Help:Using Wikipedia for mathematics self-study

This is an essay.

It contains the advice or opinions of one or more Wikipedia contributors. This page is not an encyclopedia article, nor is it one of Wikipedia's policies or guidelines, as it has not been thoroughly vetted by the community. Some essays represent widespread norms; others only represent minority viewpoints.

Wikipedia provides one of the more prominent resources on the Web for factual information about contemporary mathematics, with over 20,000 articles on mathematical topics. It is natural that many readers use Wikipedia for the purpose of self-study in mathematics and its applications. Some readers will be simultaneously studying mathematics in a more formal way, while others will rely on Wikipedia alone.

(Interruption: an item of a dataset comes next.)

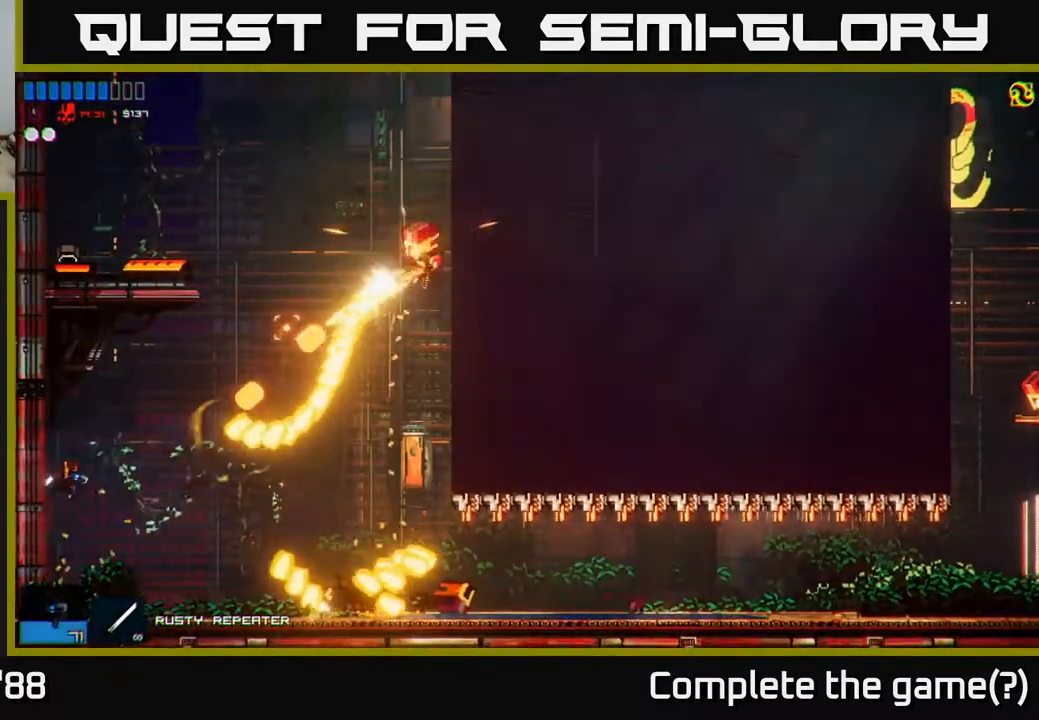
{"buttons": ["A"], "left_stick": "right", "right_stick": "up-right", "events": [[217, "left_stick", "right"], [367, "A", "down"]]}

There are certain points that need to be borne in mind by anyone using Wikipedia for mathematical self-study, in order to make the best use of what is here, perhaps in conjunction with other resources.

General points

Wikipedia is a reference site, not a website directly designed to teach any topic.
Wikipedia may supplement a textbook by explaining key concepts, but it does not replace a textbook.
Wikipedia is organized as hypertext, meaning that the information you require may not be on one page, but spread over many pages.
In technical subjects, the material may also be technical: there is no restriction on the depth of coverage. The lead section of each article is supposed to give a summary accessible to the general reader.
Wikipedia is a work in progress. Some of our articles are highly polished, while others are in a rougher state. The Wikipedia model relies on volunteers to edit articles, and you're invited to help.

Particular points

Studying mathematics from a reference source is not ideal. Unless you consult Wikipedia to answer a specific question, it is not reasonable to expect instant results.

Mathematics textbooks are conventionally built up carefully one chapter at a time, explaining what mathematicians would call the prerequisites before moving to a new topic. For example, you may think you can study Chapter 10 of a book before Chapter 9, but reading a few pages may then show you that you are wrong. Because Wikipedia's pages are not ordered in the same way, it may be less clear what the prerequisites are, and where to find them, if you are struggling with a new concept.

There is no quick way round the need for prerequisite knowledge, as Euclid is said to have replied to King Ptolemy's request for an easier way of learning mathematics, "there is no Royal Road to geometry". Be prepared for a few moves to get round such blocks, by getting more context. What different readers need by way of introduction will differ widely. Therefore

follow wikilinks to pages on unfamiliar terms, to orient yourself;
look at related pages, either under the "See also" section or using the article's categories.

Absences from the encyclopedia

Mathematics is something that is done rather than read. A mathematics textbook will contain many problems, and solving them is an essential part of learning mathematics. Wikipedia does not have these; by design, Wikipedia is an encyclopedic reference, not a textbook.

When it comes to more advanced topics, mathematics is developed, and largely hangs together, by means of the large body of quite formal proofs that exist in the mathematical literature. Wikipedia does not attempt to condense this material into encyclopedic form, for reasons that are discussed at length in another essay. Wikipedia assembles the facts uncovered by mathematical investigation, and the definitions underlying the abstract theories. In common with other mathematical encyclopedias, it omits most proofs.

Although learning mathematics involves memorization of such factual knowledge concerning the content of mathematical theories, memorization is not enough. To become a mathematician you must acquire the skills of creating proofs and doing calculations for yourself, to internalize the material. Therefore you must go beyond the outlines a Wikipedia article can supply.

Caveats

Remember that every source potentially contains errors, so do not put too much trust into a single account. Verify proofs and calculations yourself.

Ways to use Wikipedia

Talk pages (the "Discussion" tab at the top of article pages) are the best way to raise particular queries about the content of an article.
The mathematics reference desk is useful if you have a question and don't know where to look up the answer.
Explore the category system.
The mathematics portal is a good "way in" to mathematics articles on Wikipedia.

If you doubt, ask at the mathematics reference desk. No one on Wikipedia is going to do your maths homework for you... but if you ask the right question they might point you to some information that will enable you to do it for yourself.

Sister projects

For those engaged in self-study, some of Wikipedia's sister projects may help. These have different and definite purposes:

Wikibooks is a collection of collectively-written textbooks;
Wikisource is a repository of free texts of all sorts;
Wikiversity is a collection of teaching materials;
Simple English Wikipedia is a version of Wikipedia that is more accessible for both children and adults who are learning English.